All of Libmarpa’s major classes, except the configuration class, are time classes. An object in a time class is a time object. Except for objects in the grammar class, all time objects are created from a time object of the class before it in the sequence. A recognizer cannot be created without a precomputed grammar; a bocage cannot be created without a recognizer; and so on.

When one time object is used to create a second time object, the first time object is the parent object and the second time object is the child object. For example, when a bocage is created from a recognizer, the recognizer is the parent object, and the bocage is the child object.
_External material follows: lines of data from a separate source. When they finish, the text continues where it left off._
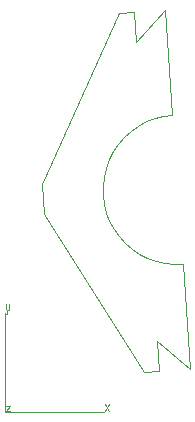
<source format=gbr>
*
G04 Gerber written by LinkCAD 5.6.12 Build 4507*
G04 Layer: MICRON-PBM2_LED_Plate2e.gbr*
%FSLAX34Y34*%
%MOIN*%
%ADD10C,0.0009*%
G54D10*
X185Y14D02*
G01X33D01*
X185Y203D01*
X33D01*
X3327Y14D02*
X3478Y241D01*
Y14D02*
X3327Y241D01*
X-5Y-5D02*
X3300D01*
X33Y3421D02*
Y3573D01*
X147Y3421D02*
Y3573D01*
X71Y3383D02*
X147D01*
X71Y3345D02*
Y3270D01*
X-5D02*
X71D01*
X-5Y-5D02*
Y3300D01*
X4639Y1310D02*
X5141Y1345D01*
X1298Y6590D02*
X4639Y1310D01*
X5334Y13388D02*
X4370Y12318D01*
X4301Y13315D02*
X3802Y13281D01*
X1229Y7587D01*
X1298Y6590D01*
X5068Y2342D02*
X6171Y1417D01*
X5068Y2342D02*
X5141Y1345D01*
X5068Y2342D01*
X4301Y13315D02*
X4370Y12318D01*
X4301Y13315D02*
X4371Y12318D02*
X4301Y13315D01*
X5334Y13388D02*
X5578Y9896D01*
X5334Y13388D02*
X5578Y9896D02*
X5334Y13388D01*
X6171Y1417D02*
X5927Y4908D01*
X6171Y1417D02*
X5927Y4908D02*
X6171Y1417D01*
X4987Y9782D02*
X5279Y9857D01*
X4705Y9672D02*
X4987Y9782D01*
X4439Y9530D02*
X4705Y9672D01*
X4193Y9356D02*
X4439Y9530D01*
X3968Y9153D02*
X4193Y9356D01*
X3770Y8926D02*
X3968Y9153D01*
X3601Y8676D02*
X3770Y8926D01*
X3463Y8407D02*
X3601Y8676D01*
X3359Y8124D02*
X3463Y8407D01*
X3290Y7830D02*
X3359Y8124D01*
X3256Y7530D02*
X3290Y7830D01*
X3259Y7228D02*
X3256Y7530D01*
X3625Y6089D02*
X3483Y6355D01*
X3799Y5842D02*
X3625Y6089D01*
X4002Y5618D02*
X3799Y5842D01*
X4229Y5420D02*
X4002Y5618D01*
X4479Y5251D02*
X4229Y5420D01*
X4748Y5113D02*
X4479Y5251D01*
X5031Y5009D02*
X4748Y5113D01*
X5325Y4939D02*
X5031Y5009D01*
X5625Y4906D02*
X5325Y4939D01*
X5927Y4908D02*
X5625Y4906D01*
X5927Y4908D02*
X5625Y4906D02*
X5927Y4908D01*
X5325Y4939D02*
X5625Y4906D01*
X5031Y5009D02*
X5325Y4939D01*
X4748Y5113D02*
X5031Y5009D01*
X4479Y5251D02*
X4748Y5113D01*
X4229Y5420D02*
X4479Y5251D01*
X4001Y5618D02*
X4229Y5420D01*
X3799Y5842D02*
X4001Y5618D01*
X3625Y6089D02*
X3799Y5842D01*
X3482Y6355D02*
X3625Y6089D01*
X3373Y6636D02*
X3482Y6355D01*
X3483D02*
X3373Y6636D01*
X3298Y6929D02*
X3373Y6636D01*
X3298Y6929D01*
X3259Y7228D01*
X3298Y6929D01*
X3256Y7530D02*
X3259Y7228D01*
X3289Y7830D02*
X3256Y7530D01*
X3359Y8124D02*
X3289Y7830D01*
X3463Y8407D02*
X3359Y8124D01*
X3601Y8676D02*
X3463Y8407D01*
X3770Y8926D02*
X3601Y8676D01*
X3968Y9153D02*
X3770Y8926D01*
X4192Y9356D02*
X3968Y9153D01*
X4439Y9530D02*
X4192Y9356D01*
X4705Y9672D02*
X4439Y9530D01*
X4986Y9782D02*
X4705Y9672D01*
X5279Y9857D02*
X4986Y9782D01*
X5578Y9896D02*
X5279Y9857D01*
X5578Y9896D01*
M02*

</source>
Grammars have no parent object. Every other time object has exactly one parent object. Value objects have no child objects. All other time objects can have any number of children, from zero up to a maximum determined by memory availability or some other environment limit.

An object is the ancestor of another object if it is the parent of that object, or if it is the parent of an ancestor of that object. An object is the descendant of another object if it is the child of that object, or if it is the child of an descendant of that object. The following three statements are mutually exclusive:

It follows from the definitions of “parent” and “ancestor” that, for any time object class, an object can have at most one ancestor of that class. On the other hand, if an object has descendants in a class, there can be many of them.

An object is a base of another object, if it is that object, or if it is the ancestor of the object. For each time object class, an object has at most one base object. For example, a recognizer is its own base recognizer, and has exactly one base grammar.

The base grammar of a time object is of special importance. Every time object has a base grammar. A grammar object is its own base grammar. The base grammar of a recognizer is its parent grammar, the one that it was created with. The base grammar of any other time object is the base grammar of its parent object. For example, the base grammar of a bocage is the base grammar of the recognizer that it was created with.